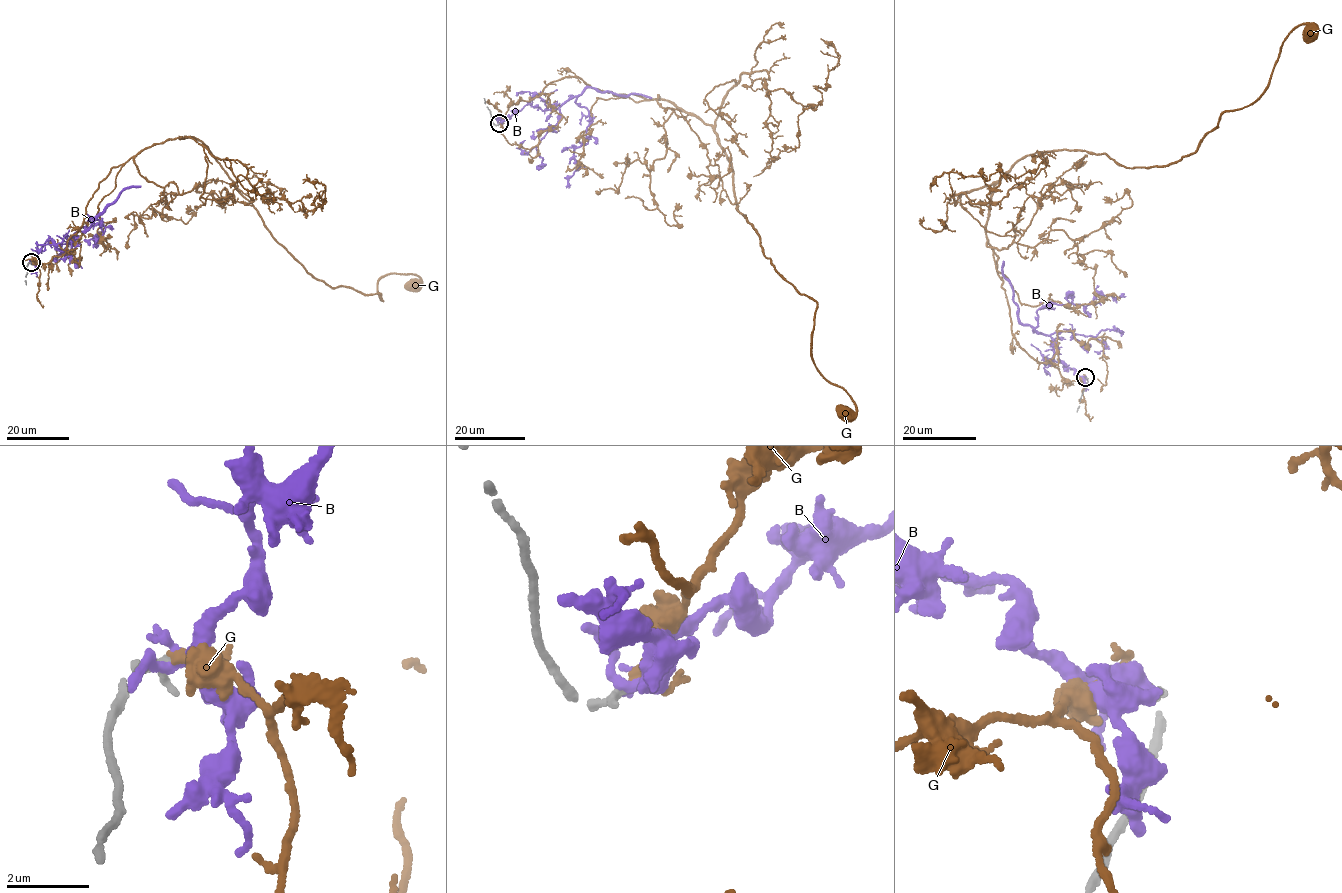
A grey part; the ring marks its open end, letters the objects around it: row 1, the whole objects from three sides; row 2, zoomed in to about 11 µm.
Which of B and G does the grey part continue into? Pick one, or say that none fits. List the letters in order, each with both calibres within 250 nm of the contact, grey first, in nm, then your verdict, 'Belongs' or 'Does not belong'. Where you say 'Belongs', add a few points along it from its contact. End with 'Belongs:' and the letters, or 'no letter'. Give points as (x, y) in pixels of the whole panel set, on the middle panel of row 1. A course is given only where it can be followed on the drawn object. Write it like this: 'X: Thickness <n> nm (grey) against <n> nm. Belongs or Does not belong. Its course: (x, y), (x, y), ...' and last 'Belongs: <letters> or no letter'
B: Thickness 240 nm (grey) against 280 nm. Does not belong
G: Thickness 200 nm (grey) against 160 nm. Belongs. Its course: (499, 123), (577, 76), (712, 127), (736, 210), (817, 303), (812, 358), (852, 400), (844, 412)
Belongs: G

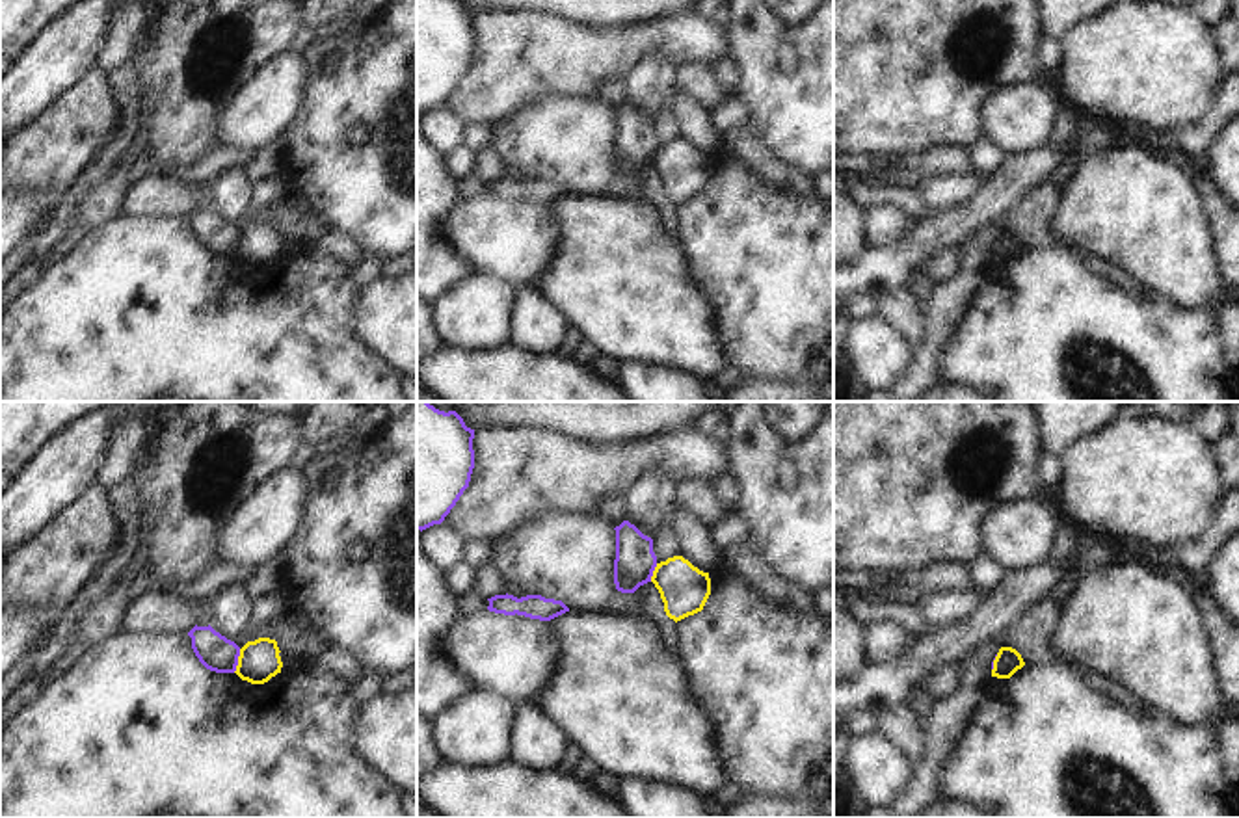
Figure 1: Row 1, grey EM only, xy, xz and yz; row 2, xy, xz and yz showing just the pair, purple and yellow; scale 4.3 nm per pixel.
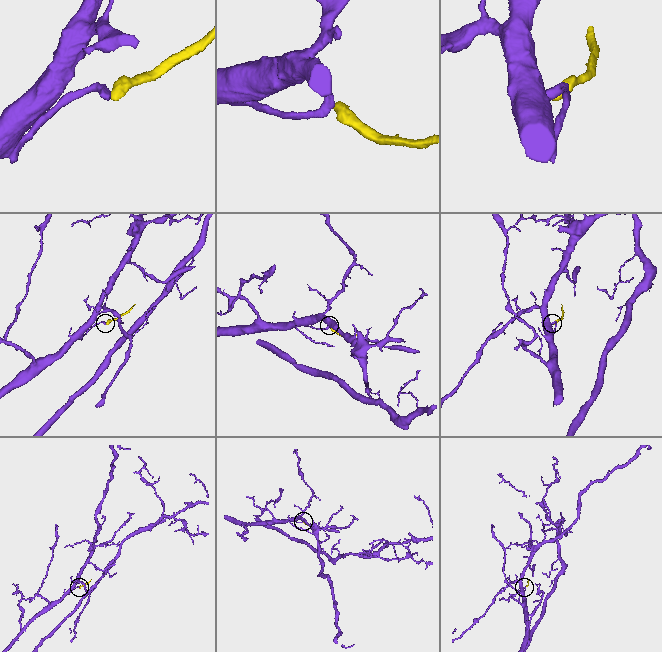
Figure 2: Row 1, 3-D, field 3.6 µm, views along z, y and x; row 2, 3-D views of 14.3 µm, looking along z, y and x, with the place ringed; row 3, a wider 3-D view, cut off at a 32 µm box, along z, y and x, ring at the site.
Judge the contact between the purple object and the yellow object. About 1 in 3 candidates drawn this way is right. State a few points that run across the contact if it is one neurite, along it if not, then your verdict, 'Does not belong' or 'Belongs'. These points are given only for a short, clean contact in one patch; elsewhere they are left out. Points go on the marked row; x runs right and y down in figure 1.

────────

→ To do: Starting with the first line of the material above and ending with the line that holds "Figure 2: Row", write out those lines exactly, without pictures.

→ The answer:
A grey part; the ring marks its open end, letters the objects around it: row 1, the whole objects from three sides; row 2, zoomed in to about 11 µm.
Which of B and G does the grey part continue into? Pick one, or say that none fits. List the letters in order, each with both calibres within 250 nm of the contact, grey first, in nm, then your verdict, 'Belongs' or 'Does not belong'. Where you say 'Belongs', add a few points along it from its contact. End with 'Belongs:' and the letters, or 'no letter'. Give points as (x, y) in pixels of the whole panel set, on the middle panel of row 1. A course is given only where it can be followed on the drawn object. Write it like this: 'X: Thickness <n> nm (grey) against <n> nm. Belongs or Does not belong. Its course: (x, y), (x, y), ...' and last 'Belongs: <letters> or no letter'
B: Thickness 240 nm (grey) against 280 nm. Does not belong
G: Thickness 200 nm (grey) against 160 nm. Belongs. Its course: (499, 123), (577, 76), (712, 127), (736, 210), (817, 303), (812, 358), (852, 400), (844, 412)
Belongs: G

Figure 1: Row 1, grey EM only, xy, xz and yz; row 2, xy, xz and yz showing just the pair, purple and yellow; scale 4.3 nm per pixel.
Figure 2: Row 1, 3-D, field 3.6 µm, views along z, y and x; row 2, 3-D views of 14.3 µm, looking along z, y and x, with the place ringed; row 3, a wider 3-D view, cut off at a 32 µm box, along z, y and x, ring at the site.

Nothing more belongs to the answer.